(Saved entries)
+++

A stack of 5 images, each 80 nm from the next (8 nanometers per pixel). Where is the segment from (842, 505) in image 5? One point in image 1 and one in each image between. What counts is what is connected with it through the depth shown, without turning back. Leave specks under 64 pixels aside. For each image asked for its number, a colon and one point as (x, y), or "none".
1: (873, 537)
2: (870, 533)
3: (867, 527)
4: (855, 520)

+++

EXERCISE:
Only an exact transcription of all the records above counts as an answer.

WORKED SOLUTION:
A stack of 5 images, each 80 nm from the next (8 nanometers per pixel). Where is the segment from (842, 505) in image 5? One point in image 1 and one in each image between. What counts is what is connected with it through the depth shown, without turning back. Leave specks under 64 pixels aside. For each image asked for its number, a colon and one point as (x, y), or "none".
1: (873, 537)
2: (870, 533)
3: (867, 527)
4: (855, 520)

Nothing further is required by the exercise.